Supreme Court stays CMS vaccine injunctions for healthcare employers
The U.S. Supreme Court upheld the Centers for Medicare and Medicaid Services’ (CMS) vaccine mandate for many healthcare employees in a ruling issued on January 13, 2022. The Court granted a stay (or hold) against preliminary injunctions two district courts had issued against the CMS’s interim final rule with comment period (IFC), effectively allowing the shot requirements to proceed.
Agency’s responsibility ‘to protect patient safety’
On November 5, 2021, the CMS published the IFC requiring most Medicare- and Medicaid-certified providers and suppliers to take steps to ensure all staff at covered healthcare facilities are vaccinated for COVID-19.

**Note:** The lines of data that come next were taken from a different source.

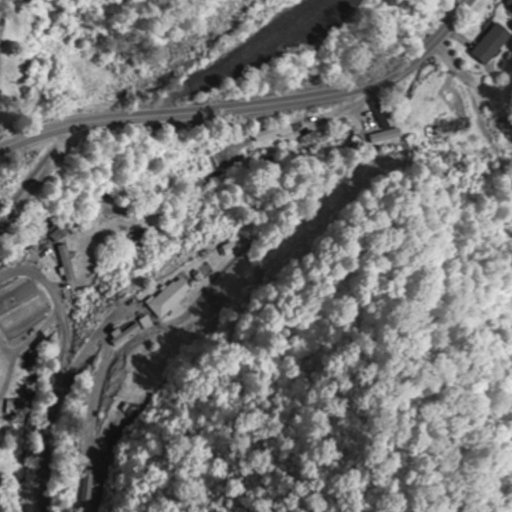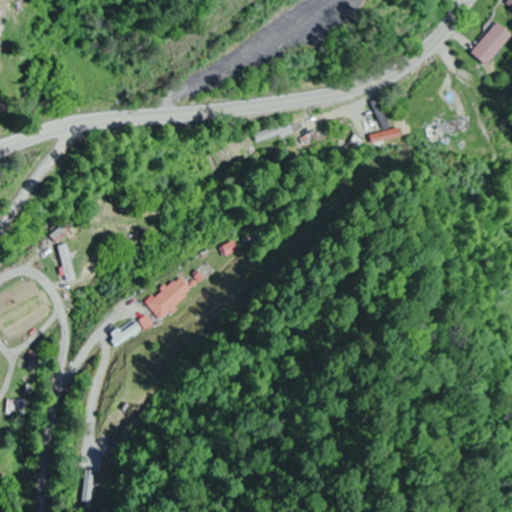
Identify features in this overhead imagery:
building: (510, 3)
building: (4, 20)
building: (493, 44)
road: (249, 105)
building: (382, 115)
building: (451, 128)
building: (276, 133)
building: (69, 263)
road: (49, 269)
building: (172, 298)
building: (126, 333)
building: (0, 376)
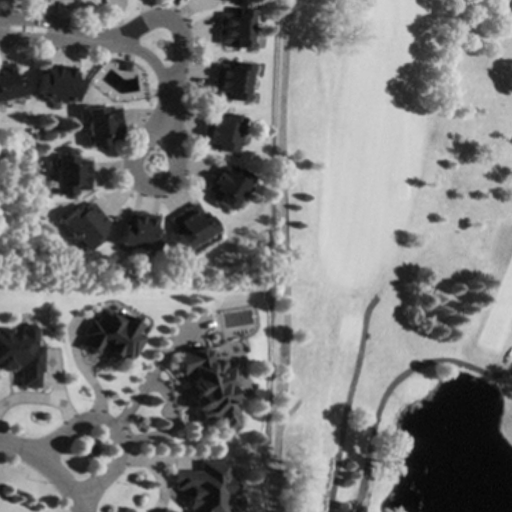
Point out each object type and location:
building: (217, 1)
road: (165, 28)
building: (231, 28)
building: (233, 28)
road: (127, 47)
building: (230, 80)
building: (230, 80)
building: (8, 82)
building: (8, 82)
building: (56, 83)
building: (55, 84)
building: (100, 125)
building: (221, 131)
building: (221, 131)
building: (70, 174)
building: (70, 174)
building: (225, 185)
building: (226, 185)
building: (83, 224)
building: (83, 224)
building: (190, 225)
building: (191, 226)
building: (138, 230)
building: (139, 230)
park: (389, 257)
building: (112, 334)
building: (111, 335)
building: (21, 354)
building: (21, 355)
road: (511, 373)
building: (208, 386)
building: (209, 387)
road: (347, 403)
road: (288, 414)
road: (277, 426)
road: (117, 430)
road: (47, 467)
road: (163, 473)
building: (205, 486)
building: (206, 487)
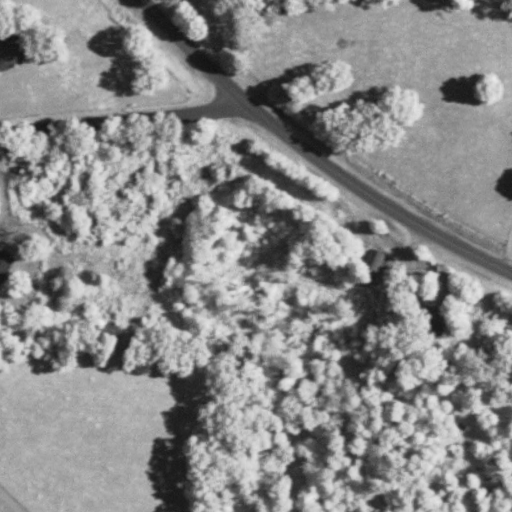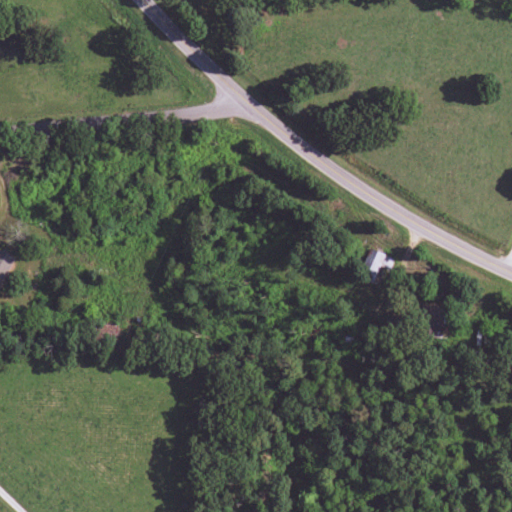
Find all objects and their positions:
road: (120, 117)
road: (317, 153)
road: (507, 261)
building: (376, 262)
building: (4, 264)
building: (433, 322)
road: (8, 504)
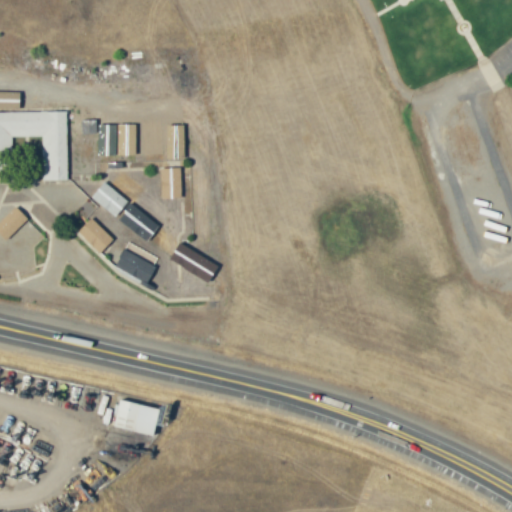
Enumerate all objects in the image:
building: (88, 125)
building: (36, 139)
road: (441, 164)
building: (94, 234)
building: (138, 252)
building: (134, 265)
road: (263, 384)
building: (136, 416)
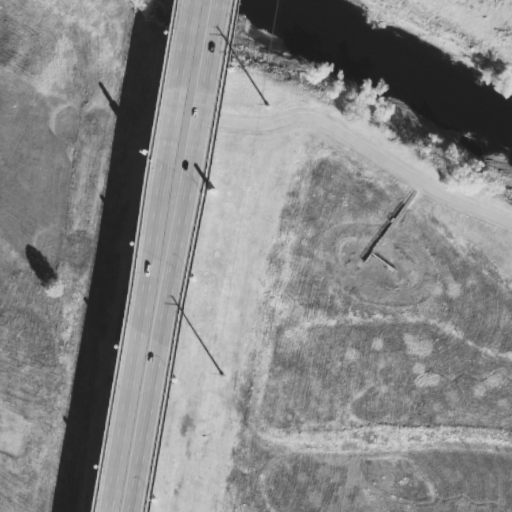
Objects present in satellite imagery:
river: (403, 55)
power tower: (265, 104)
road: (365, 148)
road: (133, 255)
road: (175, 255)
road: (152, 256)
road: (193, 256)
park: (256, 256)
road: (119, 299)
power tower: (220, 375)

The Supreme Court ruled it had no grounds “for limiting the exercise of authorities [the CMS] has long been recognized to have,” relying on both the agency’s responsibility to protect patient safety as well as several Medicare statutes allowing for the imposition of “other requirements” relating to their health and well-being. Noting the CMS routinely imposes conditions relating to healthcare workers’ qualifications and duties, the Court found the agency’s reasoning for the mandate persuasive and akin to past Medicare requirements governing the safe and effective provision of health care.
The Court thus held the secretary of the U.S. Department of Labor (DOL) hadn’t exceeded his statutory authority. It also dismissed the procedural argument that the two months taken to promulgate the IFC constituted a “delay” inconsistent with the secretary’s finding of good cause to forego a notice-and-comment period.